All Products
Search
Document Center

Hologres:Set up binlog replication for Hologres

Last Updated:Mar 26, 2026

Hologres binary logging (binlog) records every data change event at the table level, letting you replicate data to downstream systems, synchronize databases, or feed change events into stream-processing pipelines. When combined with Flink, binlog consumption enables end-to-end real-time data transformation across warehouse layers—from the operation data store (ODS) to the data warehouse dimension (DWD) layer and beyond—at lower latency than traditional batch-based approaches.

This topic covers how to enable binlogs on a table, understand the binlog record structure, query binlog data directly, and consume binlog events in real time.

How binlogs work in Hologres

Hologres binary logging is modeled after MySQL's binlog mechanism but adapted for a distributed real-time data warehouse:

  • Table-level control: Enable or disable binlogs per table, with an independent Time to Live (TTL) per table.

  • DML-only recording: Binlogs capture INSERT, UPDATE, and DELETE events. DDL operations are not logged.

  • Distributed binlogs: Because Hologres is a distributed system, binlog data is spread across shards. The log sequence number (LSN) increases monotonically within a shard but is not guaranteed to be continuous, unique, or ordered across shards.
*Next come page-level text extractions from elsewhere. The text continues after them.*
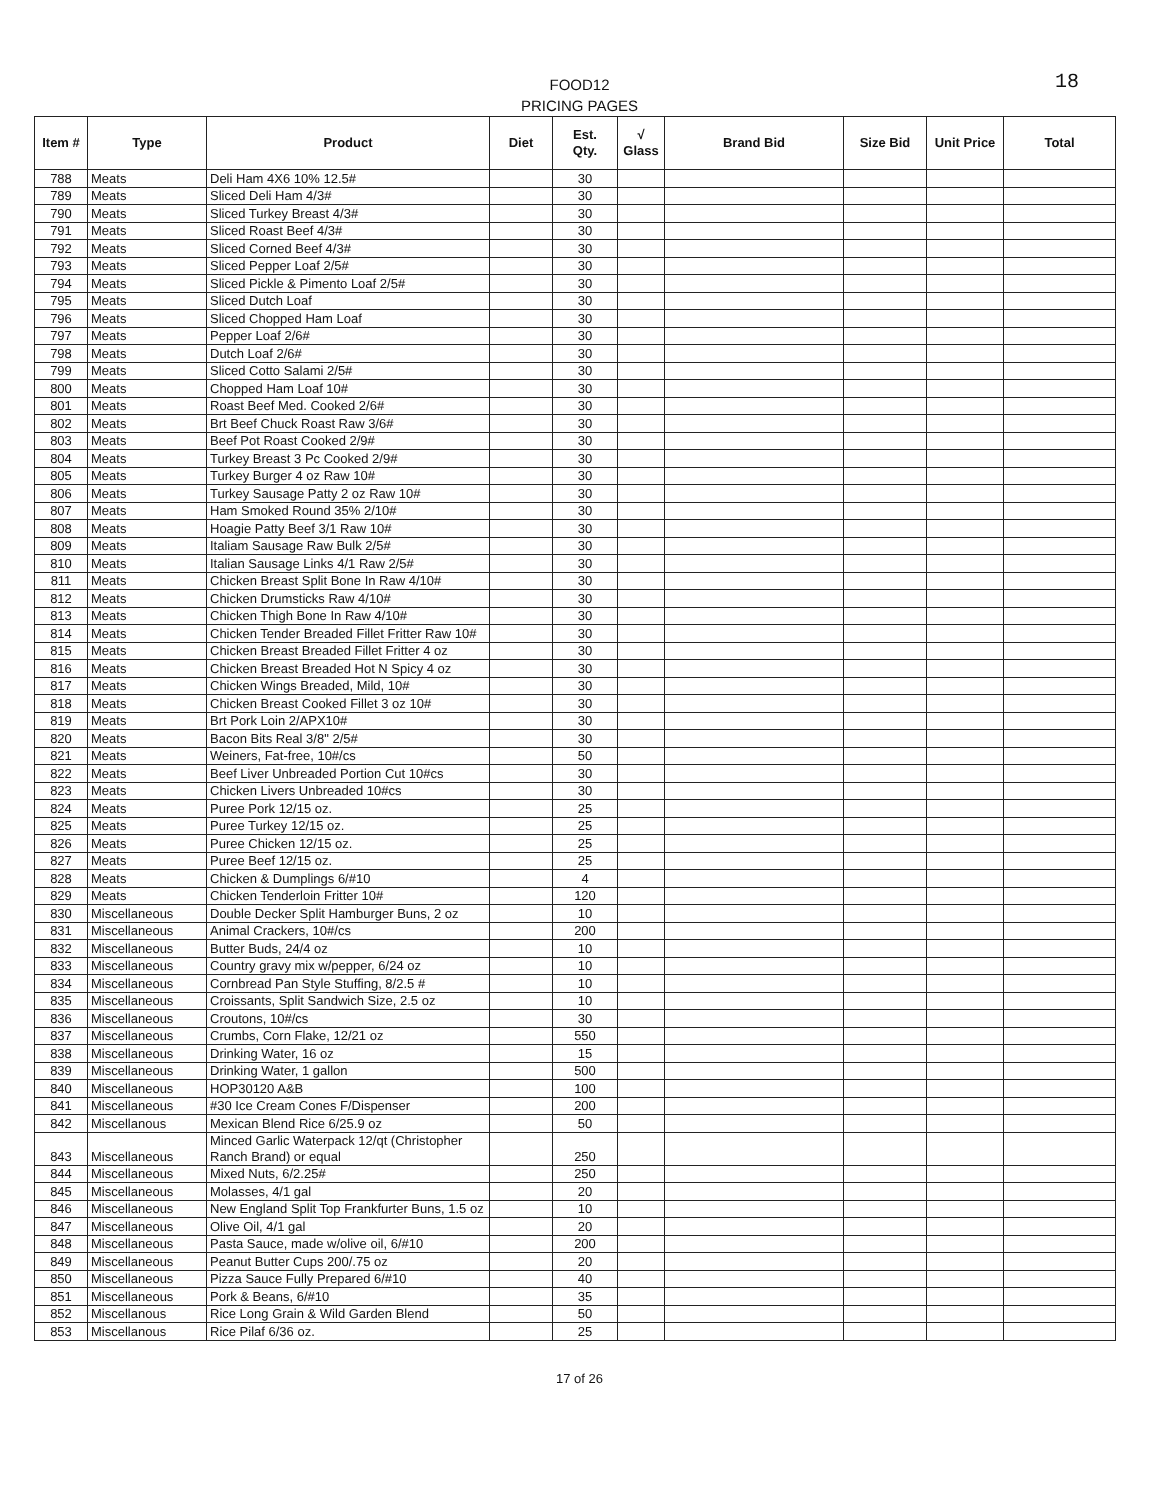18
FOOD12
PRICING PAGES
| Item # | Type | Product | Diet | Est. Qty. | √ Glass | Brand Bid | Size Bid | Unit Price | Total |
| --- | --- | --- | --- | --- | --- | --- | --- | --- | --- |
| 788 | Meats | Deli Ham 4X6 10% 12.5# | | 30 | | | | | |
| 789 | Meats | Sliced Deli Ham 4/3# | | 30 | | | | | |
| 790 | Meats | Sliced Turkey Breast 4/3# | | 30 | | | | | |
| 791 | Meats | Sliced Roast Beef 4/3# | | 30 | | | | | |
| 792 | Meats | Sliced Corned Beef 4/3# | | 30 | | | | | |
| 793 | Meats | Sliced Pepper Loaf 2/5# | | 30 | | | | | |
| 794 | Meats | Sliced Pickle & Pimento Loaf 2/5# | | 30 | | | | | |
| 795 | Meats | Sliced Dutch Loaf | | 30 | | | | | |
| 796 | Meats | Sliced Chopped Ham Loaf | | 30 | | | | | |
| 797 | Meats | Pepper Loaf 2/6# | | 30 | | | | | |
| 798 | Meats | Dutch Loaf 2/6# | | 30 | | | | | |
| 799 | Meats | Sliced Cotto Salami 2/5# | | 30 | | | | | |
| 800 | Meats | Chopped Ham Loaf 10# | | 30 | | | | | |
| 801 | Meats | Roast Beef Med. Cooked 2/6# | | 30 | | | | | |
| 802 | Meats | Brt Beef Chuck Roast Raw 3/6# | | 30 | | | | | |
| 803 | Meats | Beef Pot Roast Cooked 2/9# | | 30 | | | | | |
| 804 | Meats | Turkey Breast 3 Pc Cooked 2/9# | | 30 | | | | | |
| 805 | Meats | Turkey Burger 4 oz Raw 10# | | 30 | | | | | |
| 806 | Meats | Turkey Sausage Patty 2 oz Raw 10# | | 30 | | | | | |
| 807 | Meats | Ham Smoked Round 35% 2/10# | | 30 | | | | | |
| 808 | Meats | Hoagie Patty Beef 3/1 Raw 10# | | 30 | | | | | |
| 809 | Meats | Italiam Sausage Raw Bulk 2/5# | | 30 | | | | | |
| 810 | Meats | Italian Sausage Links 4/1 Raw 2/5# | | 30 | | | | | |
| 811 | Meats | Chicken Breast Split Bone In Raw 4/10# | | 30 | | | | | |
| 812 | Meats | Chicken Drumsticks Raw 4/10# | | 30 | | | | | |
| 813 | Meats | Chicken Thigh Bone In Raw 4/10# | | 30 | | | | | |
| 814 | Meats | Chicken Tender Breaded Fillet Fritter Raw 10# | | 30 | | | | | |
| 815 | Meats | Chicken Breast Breaded Fillet Fritter 4 oz | | 30 | | | | | |
| 816 | Meats | Chicken Breast Breaded Hot N Spicy 4 oz | | 30 | | | | | |
| 817 | Meats | Chicken Wings Breaded, Mild, 10# | | 30 | | | | | |
| 818 | Meats | Chicken Breast Cooked Fillet 3 oz 10# | | 30 | | | | | |
| 819 | Meats | Brt Pork Loin 2/APX10# | | 30 | | | | | |
| 820 | Meats | Bacon Bits Real 3/8" 2/5# | | 30 | | | | | |
| 821 | Meats | Weiners, Fat-free, 10#/cs | | 50 | | | | | |
| 822 | Meats | Beef Liver Unbreaded Portion Cut 10#cs | | 30 | | | | | |
| 823 | Meats | Chicken Livers Unbreaded 10#cs | | 30 | | | | | |
| 824 | Meats | Puree Pork 12/15 oz. | | 25 | | | | | |
| 825 | Meats | Puree Turkey 12/15 oz. | | 25 | | | | | |
| 826 | Meats | Puree Chicken 12/15 oz. | | 25 | | | | | |
| 827 | Meats | Puree Beef 12/15 oz. | | 25 | | | | | |
| 828 | Meats | Chicken & Dumplings 6/#10 | | 4 | | | | | |
| 829 | Meats | Chicken Tenderloin Fritter 10# | | 120 | | | | | |
| 830 | Miscellaneous | Double Decker Split Hamburger Buns, 2 oz | | 10 | | | | | |
| 831 | Miscellaneous | Animal Crackers, 10#/cs | | 200 | | | | | |
| 832 | Miscellaneous | Butter Buds, 24/4 oz | | 10 | | | | | |
| 833 | Miscellaneous | Country gravy mix w/pepper, 6/24 oz | | 10 | | | | | |
| 834 | Miscellaneous | Cornbread Pan Style Stuffing, 8/2.5 # | | 10 | | | | | |
| 835 | Miscellaneous | Croissants, Split Sandwich Size, 2.5 oz | | 10 | | | | | |
| 836 | Miscellaneous | Croutons, 10#/cs | | 30 | | | | | |
| 837 | Miscellaneous | Crumbs, Corn Flake, 12/21 oz | | 550 | | | | | |
| 838 | Miscellaneous | Drinking Water, 16 oz | | 15 | | | | | |
| 839 | Miscellaneous | Drinking Water, 1 gallon | | 500 | | | | | |
| 840 | Miscellaneous | HOP30120 A&B | | 100 | | | | | |
| 841 | Miscellaneous | #30 Ice Cream Cones F/Dispenser | | 200 | | | | | |
| 842 | Miscellanous | Mexican Blend Rice 6/25.9 oz | | 50 | | | | | |
| 843 | Miscellaneous | Minced Garlic Waterpack 12/qt (Christopher Ranch Brand) or equal | | 250 | | | | | |
| 844 | Miscellaneous | Mixed Nuts, 6/2.25# | | 250 | | | | | |
| 845 | Miscellaneous | Molasses, 4/1 gal | | 20 | | | | | |
| 846 | Miscellaneous | New England Split Top Frankfurter Buns, 1.5 oz | | 10 | | | | | |
| 847 | Miscellaneous | Olive Oil, 4/1 gal | | 20 | | | | | |
| 848 | Miscellaneous | Pasta Sauce, made w/olive oil, 6/#10 | | 200 | | | | | |
| 849 | Miscellaneous | Peanut Butter Cups 200/.75 oz | | 20 | | | | | |
| 850 | Miscellaneous | Pizza Sauce Fully Prepared 6/#10 | | 40 | | | | | |
| 851 | Miscellaneous | Pork & Beans, 6/#10 | | 35 | | | | | |
| 852 | Miscellanous | Rice Long Grain & Wild Garden Blend | | 50 | | | | | |
| 853 | Miscellanous | Rice Pilaf 6/36 oz. | | 25 | | | | | |
17 of 26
See Distribution Key.

  • Directly queryable: Query binlog data with SQL—useful for auditing, debugging, and offset inspection.

  • Not used for high availability: Unlike traditional databases, Hologres binlogs are not used for primary-replica synchronization or data restoration.

Prerequisites

Before you begin, make sure that:

  • Your Hologres instance is V0.9 or later. If it is earlier, contact Hologres support. See How do I get more online support?.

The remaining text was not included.